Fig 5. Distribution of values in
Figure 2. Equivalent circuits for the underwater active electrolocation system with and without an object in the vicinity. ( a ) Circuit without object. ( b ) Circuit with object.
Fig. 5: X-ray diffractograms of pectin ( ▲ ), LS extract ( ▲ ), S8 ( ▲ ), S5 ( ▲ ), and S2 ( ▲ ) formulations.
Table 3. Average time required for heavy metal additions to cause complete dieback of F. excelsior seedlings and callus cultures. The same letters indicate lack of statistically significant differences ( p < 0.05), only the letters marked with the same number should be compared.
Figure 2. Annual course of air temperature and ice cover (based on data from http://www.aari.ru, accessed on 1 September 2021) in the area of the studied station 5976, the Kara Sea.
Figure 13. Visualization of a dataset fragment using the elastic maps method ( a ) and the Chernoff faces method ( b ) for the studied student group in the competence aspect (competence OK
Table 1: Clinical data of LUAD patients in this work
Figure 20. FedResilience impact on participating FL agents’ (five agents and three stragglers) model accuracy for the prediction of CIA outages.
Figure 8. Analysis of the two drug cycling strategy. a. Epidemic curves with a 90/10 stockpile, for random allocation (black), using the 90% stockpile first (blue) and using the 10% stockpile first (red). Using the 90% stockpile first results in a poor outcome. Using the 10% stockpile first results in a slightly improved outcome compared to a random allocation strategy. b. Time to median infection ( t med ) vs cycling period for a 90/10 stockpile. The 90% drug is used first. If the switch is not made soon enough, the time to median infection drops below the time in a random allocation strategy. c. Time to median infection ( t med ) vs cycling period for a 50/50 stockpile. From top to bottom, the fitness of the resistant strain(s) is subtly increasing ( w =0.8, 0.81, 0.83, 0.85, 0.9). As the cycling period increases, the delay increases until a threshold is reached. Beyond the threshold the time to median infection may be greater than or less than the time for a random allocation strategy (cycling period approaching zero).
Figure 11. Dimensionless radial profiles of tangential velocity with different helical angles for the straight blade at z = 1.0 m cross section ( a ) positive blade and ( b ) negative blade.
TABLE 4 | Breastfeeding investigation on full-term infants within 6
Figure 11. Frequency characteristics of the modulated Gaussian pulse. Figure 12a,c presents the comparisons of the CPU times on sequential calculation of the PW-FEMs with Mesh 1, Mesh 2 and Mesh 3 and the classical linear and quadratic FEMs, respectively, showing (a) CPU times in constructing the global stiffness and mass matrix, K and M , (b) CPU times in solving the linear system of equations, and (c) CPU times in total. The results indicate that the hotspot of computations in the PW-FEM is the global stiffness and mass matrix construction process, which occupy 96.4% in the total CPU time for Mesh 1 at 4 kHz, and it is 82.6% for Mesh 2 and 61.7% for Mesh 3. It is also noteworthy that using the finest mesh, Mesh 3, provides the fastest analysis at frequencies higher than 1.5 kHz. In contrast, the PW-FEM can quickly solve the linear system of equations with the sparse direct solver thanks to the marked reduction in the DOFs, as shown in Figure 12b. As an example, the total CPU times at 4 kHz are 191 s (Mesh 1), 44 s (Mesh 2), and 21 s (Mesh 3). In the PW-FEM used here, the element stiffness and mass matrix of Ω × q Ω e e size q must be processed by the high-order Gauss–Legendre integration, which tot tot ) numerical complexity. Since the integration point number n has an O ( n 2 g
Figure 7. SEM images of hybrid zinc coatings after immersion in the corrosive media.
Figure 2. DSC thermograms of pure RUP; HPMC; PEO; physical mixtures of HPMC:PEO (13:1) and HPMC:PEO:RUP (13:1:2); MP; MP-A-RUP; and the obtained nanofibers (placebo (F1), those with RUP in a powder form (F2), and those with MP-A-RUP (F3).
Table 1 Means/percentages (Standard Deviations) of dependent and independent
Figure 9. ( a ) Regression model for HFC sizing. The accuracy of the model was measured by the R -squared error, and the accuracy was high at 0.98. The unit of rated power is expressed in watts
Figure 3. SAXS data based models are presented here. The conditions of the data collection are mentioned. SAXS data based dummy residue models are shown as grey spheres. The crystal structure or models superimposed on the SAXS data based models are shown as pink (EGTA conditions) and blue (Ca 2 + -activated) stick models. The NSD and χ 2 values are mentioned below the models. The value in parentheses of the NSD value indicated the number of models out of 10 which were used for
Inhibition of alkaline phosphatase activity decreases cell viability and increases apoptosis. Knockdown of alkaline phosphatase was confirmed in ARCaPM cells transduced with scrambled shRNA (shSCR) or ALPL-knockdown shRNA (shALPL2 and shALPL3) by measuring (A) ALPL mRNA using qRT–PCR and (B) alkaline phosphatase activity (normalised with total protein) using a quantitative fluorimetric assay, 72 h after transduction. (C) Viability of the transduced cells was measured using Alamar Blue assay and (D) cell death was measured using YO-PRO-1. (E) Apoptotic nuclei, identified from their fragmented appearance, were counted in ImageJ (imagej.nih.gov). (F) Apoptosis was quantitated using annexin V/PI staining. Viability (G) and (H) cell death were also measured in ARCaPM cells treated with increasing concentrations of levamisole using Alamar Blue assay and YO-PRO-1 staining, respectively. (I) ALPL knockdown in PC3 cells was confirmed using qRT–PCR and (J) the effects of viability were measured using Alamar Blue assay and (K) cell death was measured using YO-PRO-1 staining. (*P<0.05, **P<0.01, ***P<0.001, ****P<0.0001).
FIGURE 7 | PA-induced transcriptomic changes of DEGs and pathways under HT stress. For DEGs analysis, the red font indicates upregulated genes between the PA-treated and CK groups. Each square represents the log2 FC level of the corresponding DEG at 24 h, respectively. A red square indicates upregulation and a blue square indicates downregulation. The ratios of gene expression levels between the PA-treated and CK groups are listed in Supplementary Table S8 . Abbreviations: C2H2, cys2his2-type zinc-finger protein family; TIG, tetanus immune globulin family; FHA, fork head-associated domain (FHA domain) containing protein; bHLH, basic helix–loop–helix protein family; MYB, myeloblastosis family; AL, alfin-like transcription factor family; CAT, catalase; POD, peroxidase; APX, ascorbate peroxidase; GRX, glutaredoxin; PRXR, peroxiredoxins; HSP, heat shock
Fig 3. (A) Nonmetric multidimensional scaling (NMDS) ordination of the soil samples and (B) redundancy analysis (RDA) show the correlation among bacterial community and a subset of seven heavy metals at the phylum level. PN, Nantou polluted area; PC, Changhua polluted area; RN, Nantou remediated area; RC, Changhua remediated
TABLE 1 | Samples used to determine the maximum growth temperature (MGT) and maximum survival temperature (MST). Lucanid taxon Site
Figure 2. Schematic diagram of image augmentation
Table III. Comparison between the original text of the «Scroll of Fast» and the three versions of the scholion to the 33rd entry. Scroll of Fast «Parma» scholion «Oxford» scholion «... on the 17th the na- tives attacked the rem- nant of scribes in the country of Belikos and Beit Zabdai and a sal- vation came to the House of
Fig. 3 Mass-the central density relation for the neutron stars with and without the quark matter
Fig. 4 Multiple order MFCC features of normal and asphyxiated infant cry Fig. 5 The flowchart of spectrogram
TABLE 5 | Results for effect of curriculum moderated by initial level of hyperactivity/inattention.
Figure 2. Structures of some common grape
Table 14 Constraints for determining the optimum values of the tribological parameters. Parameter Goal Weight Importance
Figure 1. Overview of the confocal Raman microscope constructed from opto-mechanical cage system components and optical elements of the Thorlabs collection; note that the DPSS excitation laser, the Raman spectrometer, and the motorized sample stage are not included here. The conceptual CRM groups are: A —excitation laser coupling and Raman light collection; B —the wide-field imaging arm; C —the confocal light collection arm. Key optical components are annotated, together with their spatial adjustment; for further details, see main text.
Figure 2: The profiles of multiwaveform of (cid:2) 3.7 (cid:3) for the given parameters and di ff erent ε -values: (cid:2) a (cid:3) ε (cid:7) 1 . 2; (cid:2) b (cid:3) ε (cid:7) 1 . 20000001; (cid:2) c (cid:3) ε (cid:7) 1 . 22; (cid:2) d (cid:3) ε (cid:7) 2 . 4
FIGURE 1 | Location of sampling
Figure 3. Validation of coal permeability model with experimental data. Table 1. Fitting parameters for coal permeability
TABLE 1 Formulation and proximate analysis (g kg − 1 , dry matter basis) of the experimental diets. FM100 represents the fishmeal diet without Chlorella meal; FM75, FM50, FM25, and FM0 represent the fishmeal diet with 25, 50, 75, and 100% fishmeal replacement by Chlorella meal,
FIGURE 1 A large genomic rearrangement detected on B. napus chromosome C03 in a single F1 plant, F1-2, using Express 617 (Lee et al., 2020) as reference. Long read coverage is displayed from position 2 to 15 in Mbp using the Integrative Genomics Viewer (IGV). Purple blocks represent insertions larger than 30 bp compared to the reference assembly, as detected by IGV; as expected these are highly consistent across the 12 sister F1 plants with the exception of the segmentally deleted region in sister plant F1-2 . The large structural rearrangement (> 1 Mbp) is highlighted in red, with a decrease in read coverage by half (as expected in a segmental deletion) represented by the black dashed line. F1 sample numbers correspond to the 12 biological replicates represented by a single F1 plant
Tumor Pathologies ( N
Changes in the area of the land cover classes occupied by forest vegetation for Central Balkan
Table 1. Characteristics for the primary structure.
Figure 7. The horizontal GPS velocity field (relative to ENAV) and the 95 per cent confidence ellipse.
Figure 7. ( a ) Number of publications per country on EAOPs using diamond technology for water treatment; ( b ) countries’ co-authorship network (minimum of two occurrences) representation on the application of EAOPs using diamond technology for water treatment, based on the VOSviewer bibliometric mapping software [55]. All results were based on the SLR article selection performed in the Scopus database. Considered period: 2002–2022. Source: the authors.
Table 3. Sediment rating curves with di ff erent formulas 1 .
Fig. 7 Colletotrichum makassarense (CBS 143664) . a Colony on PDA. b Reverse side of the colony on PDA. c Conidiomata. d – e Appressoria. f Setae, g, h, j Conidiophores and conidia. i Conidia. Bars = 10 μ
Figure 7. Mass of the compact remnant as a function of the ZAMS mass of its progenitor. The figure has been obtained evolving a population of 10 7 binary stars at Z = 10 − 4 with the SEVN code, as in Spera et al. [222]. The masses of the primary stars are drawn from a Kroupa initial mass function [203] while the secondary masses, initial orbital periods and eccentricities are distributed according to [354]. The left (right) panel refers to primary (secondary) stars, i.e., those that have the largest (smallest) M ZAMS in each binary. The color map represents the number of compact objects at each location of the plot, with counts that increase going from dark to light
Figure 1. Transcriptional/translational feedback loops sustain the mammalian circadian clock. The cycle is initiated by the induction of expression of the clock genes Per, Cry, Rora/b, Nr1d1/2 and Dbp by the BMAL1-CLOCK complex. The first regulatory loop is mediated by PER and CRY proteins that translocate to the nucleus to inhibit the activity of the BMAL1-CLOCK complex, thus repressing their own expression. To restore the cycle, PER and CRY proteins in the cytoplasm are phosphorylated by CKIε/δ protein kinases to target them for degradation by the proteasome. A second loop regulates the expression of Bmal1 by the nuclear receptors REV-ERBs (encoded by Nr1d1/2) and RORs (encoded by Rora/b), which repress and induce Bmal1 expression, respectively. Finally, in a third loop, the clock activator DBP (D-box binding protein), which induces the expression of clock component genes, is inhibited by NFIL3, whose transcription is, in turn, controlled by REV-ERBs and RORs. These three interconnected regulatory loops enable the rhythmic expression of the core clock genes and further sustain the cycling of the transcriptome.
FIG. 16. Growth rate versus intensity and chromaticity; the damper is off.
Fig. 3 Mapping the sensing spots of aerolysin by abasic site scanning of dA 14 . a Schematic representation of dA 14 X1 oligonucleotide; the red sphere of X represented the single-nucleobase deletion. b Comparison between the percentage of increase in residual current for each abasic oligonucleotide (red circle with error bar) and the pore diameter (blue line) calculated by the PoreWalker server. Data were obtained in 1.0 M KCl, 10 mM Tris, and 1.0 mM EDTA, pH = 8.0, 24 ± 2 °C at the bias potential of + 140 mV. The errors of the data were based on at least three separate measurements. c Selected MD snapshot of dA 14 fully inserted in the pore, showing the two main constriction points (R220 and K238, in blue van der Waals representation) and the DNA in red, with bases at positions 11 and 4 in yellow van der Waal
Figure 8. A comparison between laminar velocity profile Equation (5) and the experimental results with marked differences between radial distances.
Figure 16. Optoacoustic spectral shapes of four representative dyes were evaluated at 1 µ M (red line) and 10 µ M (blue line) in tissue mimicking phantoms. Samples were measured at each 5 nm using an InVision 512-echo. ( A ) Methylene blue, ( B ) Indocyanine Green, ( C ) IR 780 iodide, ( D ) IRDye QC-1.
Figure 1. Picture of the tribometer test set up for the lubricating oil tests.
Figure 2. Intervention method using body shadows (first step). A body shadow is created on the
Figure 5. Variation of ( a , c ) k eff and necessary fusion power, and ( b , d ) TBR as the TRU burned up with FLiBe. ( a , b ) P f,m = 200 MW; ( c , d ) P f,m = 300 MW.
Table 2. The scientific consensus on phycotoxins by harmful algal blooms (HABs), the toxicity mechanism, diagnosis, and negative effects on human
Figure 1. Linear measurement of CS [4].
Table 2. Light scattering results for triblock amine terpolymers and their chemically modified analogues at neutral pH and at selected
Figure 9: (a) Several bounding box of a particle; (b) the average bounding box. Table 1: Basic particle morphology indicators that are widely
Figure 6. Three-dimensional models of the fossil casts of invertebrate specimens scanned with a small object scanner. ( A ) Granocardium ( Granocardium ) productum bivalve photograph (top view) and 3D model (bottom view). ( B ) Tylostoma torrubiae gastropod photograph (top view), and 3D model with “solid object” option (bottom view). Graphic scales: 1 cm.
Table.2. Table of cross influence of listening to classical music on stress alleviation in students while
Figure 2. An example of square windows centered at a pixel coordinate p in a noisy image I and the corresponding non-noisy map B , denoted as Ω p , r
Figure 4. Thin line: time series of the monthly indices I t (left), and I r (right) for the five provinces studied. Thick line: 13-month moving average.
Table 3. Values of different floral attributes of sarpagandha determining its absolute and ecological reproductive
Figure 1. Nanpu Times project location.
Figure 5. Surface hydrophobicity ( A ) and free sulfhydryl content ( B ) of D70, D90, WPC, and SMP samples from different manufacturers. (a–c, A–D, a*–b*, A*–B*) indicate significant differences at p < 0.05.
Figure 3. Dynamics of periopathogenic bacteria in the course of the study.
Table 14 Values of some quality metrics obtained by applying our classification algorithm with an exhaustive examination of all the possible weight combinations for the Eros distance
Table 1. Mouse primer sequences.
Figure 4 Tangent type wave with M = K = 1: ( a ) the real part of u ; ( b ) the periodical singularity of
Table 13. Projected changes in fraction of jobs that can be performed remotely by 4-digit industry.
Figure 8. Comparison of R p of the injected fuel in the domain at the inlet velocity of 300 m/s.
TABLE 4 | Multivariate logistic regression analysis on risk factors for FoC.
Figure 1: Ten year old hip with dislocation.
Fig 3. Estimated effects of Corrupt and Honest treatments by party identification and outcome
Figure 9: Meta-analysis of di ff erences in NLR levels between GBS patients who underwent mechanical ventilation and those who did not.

# [Activity]
Would you please copy, word for word, everything above from the line containing "Figure 2. Schematic" down to the line containing "Table 14 Constraints", those two lines included?

# [Solution below]
Figure 2. Schematic diagram of image augmentation
Table III. Comparison between the original text of the «Scroll of Fast» and the three versions of the scholion to the 33rd entry. Scroll of Fast «Parma» scholion «Oxford» scholion «... on the 17th the na- tives attacked the rem- nant of scribes in the country of Belikos and Beit Zabdai and a sal- vation came to the House of
Fig. 3 Mass-the central density relation for the neutron stars with and without the quark matter
Fig. 4 Multiple order MFCC features of normal and asphyxiated infant cry Fig. 5 The flowchart of spectrogram
TABLE 5 | Results for effect of curriculum moderated by initial level of hyperactivity/inattention.
Figure 2. Structures of some common grape
Table 14 Constraints for determining the optimum values of the tribological parameters. Parameter Goal Weight Importance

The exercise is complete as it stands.